ドラフト1位抽選外れもOK 横浜DeNAベイスターズが“ほぼ満点ドラフト”

抽選で有原を逃すも、狙い通りのドラフトを実現させた横浜DeNA

 野球選手の運命を決めるドラフト会議が23日に終了した。今回の目玉とされる早稲田大学の有原航平投手(4年)は4球団競合で日本ハム入り。来年の春季キャンプでは有原に大谷翔平、中田翔、斎藤佑樹……などなど華やかな顔が並ぶことになる。

 その有原を外してしまったことさえ除けば、ほぼ満点ドラフトと言えるのは横浜DeNAベイスターズだろう。外れ1位で亜細亜大学の山崎康晃投手(4年)を指名し、阪神との再抽選の末、交渉権を獲得した。山崎に関しては、あるスカウトが「直球の強さとマウンド度胸が素晴らしい」と語るほど魅力的な即戦力右腕で、他球団が1本釣りしてもおかしくない投手だった。そのレベルの投手を外れ1位で取れたのは大きい。

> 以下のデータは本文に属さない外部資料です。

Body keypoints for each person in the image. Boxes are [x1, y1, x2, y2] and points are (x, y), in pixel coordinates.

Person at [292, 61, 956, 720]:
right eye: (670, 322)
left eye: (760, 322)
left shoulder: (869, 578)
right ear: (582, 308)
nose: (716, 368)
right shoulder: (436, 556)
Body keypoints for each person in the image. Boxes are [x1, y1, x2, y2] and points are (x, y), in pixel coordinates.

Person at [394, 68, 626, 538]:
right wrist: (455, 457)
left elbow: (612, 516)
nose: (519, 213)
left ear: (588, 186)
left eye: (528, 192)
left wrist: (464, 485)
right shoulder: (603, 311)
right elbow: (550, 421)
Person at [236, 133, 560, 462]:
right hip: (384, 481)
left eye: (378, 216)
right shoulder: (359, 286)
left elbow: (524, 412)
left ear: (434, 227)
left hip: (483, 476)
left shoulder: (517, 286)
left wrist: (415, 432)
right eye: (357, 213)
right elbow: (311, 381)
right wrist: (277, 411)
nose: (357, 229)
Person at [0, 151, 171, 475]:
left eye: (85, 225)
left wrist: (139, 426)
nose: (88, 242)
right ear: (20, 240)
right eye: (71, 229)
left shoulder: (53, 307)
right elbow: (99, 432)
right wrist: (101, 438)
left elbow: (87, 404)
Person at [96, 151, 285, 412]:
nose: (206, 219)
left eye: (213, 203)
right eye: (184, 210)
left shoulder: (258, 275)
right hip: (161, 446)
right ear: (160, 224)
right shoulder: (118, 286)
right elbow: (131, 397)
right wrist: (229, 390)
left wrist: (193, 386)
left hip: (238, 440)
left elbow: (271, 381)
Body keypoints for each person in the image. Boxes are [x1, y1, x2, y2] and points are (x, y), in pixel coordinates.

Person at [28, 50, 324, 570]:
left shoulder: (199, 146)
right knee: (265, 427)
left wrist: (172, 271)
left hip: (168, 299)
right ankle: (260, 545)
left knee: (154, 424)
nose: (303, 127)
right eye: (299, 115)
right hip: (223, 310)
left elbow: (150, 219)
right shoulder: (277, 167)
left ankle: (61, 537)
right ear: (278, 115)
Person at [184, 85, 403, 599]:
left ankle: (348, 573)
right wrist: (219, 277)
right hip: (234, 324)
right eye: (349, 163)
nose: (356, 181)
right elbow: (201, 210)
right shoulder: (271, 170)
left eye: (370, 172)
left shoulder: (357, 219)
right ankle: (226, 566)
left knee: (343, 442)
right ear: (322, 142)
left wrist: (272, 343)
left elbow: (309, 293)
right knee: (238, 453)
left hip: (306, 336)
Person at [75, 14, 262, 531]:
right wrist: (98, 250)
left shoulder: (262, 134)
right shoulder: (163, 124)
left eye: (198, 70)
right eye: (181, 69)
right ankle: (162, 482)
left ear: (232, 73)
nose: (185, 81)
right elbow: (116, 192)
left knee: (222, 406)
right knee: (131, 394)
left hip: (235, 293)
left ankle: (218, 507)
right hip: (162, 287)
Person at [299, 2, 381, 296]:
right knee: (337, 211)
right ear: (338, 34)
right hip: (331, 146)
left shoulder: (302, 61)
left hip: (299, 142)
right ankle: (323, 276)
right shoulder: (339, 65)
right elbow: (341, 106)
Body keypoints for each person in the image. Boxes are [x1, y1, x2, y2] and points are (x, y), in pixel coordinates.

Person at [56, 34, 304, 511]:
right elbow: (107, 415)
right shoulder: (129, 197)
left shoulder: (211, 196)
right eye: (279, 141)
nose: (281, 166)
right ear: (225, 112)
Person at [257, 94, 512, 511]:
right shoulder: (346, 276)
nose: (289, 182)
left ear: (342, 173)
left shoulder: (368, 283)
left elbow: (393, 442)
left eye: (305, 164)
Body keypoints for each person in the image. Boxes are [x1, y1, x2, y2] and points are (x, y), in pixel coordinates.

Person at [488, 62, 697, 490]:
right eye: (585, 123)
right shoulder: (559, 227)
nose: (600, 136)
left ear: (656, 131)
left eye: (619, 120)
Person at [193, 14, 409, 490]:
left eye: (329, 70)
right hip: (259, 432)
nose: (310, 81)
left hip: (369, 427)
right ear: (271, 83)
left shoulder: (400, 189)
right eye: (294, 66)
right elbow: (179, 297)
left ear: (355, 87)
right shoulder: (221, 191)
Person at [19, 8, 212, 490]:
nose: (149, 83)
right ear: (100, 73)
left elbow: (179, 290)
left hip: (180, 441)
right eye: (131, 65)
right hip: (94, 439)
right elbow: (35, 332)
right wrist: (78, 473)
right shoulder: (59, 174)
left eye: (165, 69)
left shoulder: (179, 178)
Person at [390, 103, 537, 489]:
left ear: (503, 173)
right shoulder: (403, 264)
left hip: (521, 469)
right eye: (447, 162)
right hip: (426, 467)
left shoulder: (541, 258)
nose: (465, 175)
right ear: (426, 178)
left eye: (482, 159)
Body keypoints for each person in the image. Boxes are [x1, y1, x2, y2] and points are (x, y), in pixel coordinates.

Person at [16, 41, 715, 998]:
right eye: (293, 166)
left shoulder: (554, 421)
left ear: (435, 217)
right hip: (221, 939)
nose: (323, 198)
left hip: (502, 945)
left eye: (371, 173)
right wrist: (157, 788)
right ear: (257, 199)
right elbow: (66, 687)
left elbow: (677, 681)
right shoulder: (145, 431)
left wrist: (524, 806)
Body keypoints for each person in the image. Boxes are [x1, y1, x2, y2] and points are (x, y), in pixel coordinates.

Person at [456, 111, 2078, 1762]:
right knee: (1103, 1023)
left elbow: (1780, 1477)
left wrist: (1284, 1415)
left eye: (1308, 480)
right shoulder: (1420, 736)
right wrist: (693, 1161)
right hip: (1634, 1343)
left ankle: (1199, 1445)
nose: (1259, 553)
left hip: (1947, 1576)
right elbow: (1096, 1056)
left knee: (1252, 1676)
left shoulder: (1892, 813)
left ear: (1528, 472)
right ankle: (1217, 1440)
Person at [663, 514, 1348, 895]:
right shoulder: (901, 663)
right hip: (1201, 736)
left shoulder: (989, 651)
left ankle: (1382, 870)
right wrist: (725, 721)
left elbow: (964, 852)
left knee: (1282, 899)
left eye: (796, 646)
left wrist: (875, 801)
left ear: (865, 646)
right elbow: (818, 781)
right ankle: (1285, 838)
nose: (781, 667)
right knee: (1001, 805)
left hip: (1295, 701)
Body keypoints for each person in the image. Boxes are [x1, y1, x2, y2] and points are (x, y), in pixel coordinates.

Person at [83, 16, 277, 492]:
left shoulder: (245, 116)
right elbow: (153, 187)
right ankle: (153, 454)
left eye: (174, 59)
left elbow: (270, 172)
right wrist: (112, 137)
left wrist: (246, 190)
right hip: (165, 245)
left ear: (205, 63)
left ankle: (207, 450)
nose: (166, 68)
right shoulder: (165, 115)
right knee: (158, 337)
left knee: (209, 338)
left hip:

 2位には法政大の左腕、石田健大投手を思い切って指名した。秋のリーグ戦前は明治大の山崎や九産大の浜田と並び、大学トップレベルの左投手の評価だった。しかし、秋のリーグ戦では自分の投球が全くできず苦しんだため、評価が下がっていた。

 ただ、石田が現在、悩んでいる制球難はフォーム的なものだという。スカウトによると「プロのコーチの手にかかれば、アマチュアで直らなかったものも直すことができる。大事なものは素材そのもの」と話すように、秘めたる能力を買った。最速150キロに多彩な変化球は魅力である。

 また、3位、4位にはしっかりと「地元色」を出してきた。3位の日本新薬・倉本寿彦内野手は名門・横浜高校の出身で、創価大学に進学。左打者としてパンチ力があり、守備力も高く、スカウト陣の中でもかなり高い評価を受けていた。一時は1、2位で消える存在として名前が挙がったほどだ。

 4位の三菱重工パワーシステムズ横浜の福地元春投手は182センチ、92キロの大型左腕。最速151キロ、大きな体から投げ込むストレートは重い。同選手に関しても、外れ1位としてリストに挙げていた球団があったほど。セットアッパーに育てるならば、元ヤクルトの石井弘寿のようなイメージの投手になるだろう。

 5位の国学院大の山下幸輝内野手も173センチながらパワーがあり、関東一高校(東東京)時代には甲子園に出場、早稲田実業戦で右中間に本塁打を放った。6位の松本第一・百瀬大騎内野手も無名ではあるが、足には定評がある。7位の日本文理の飯塚悟史は春夏甲子園を沸かせた好投手&スラッガー。7位に残っていたのは幸運だった。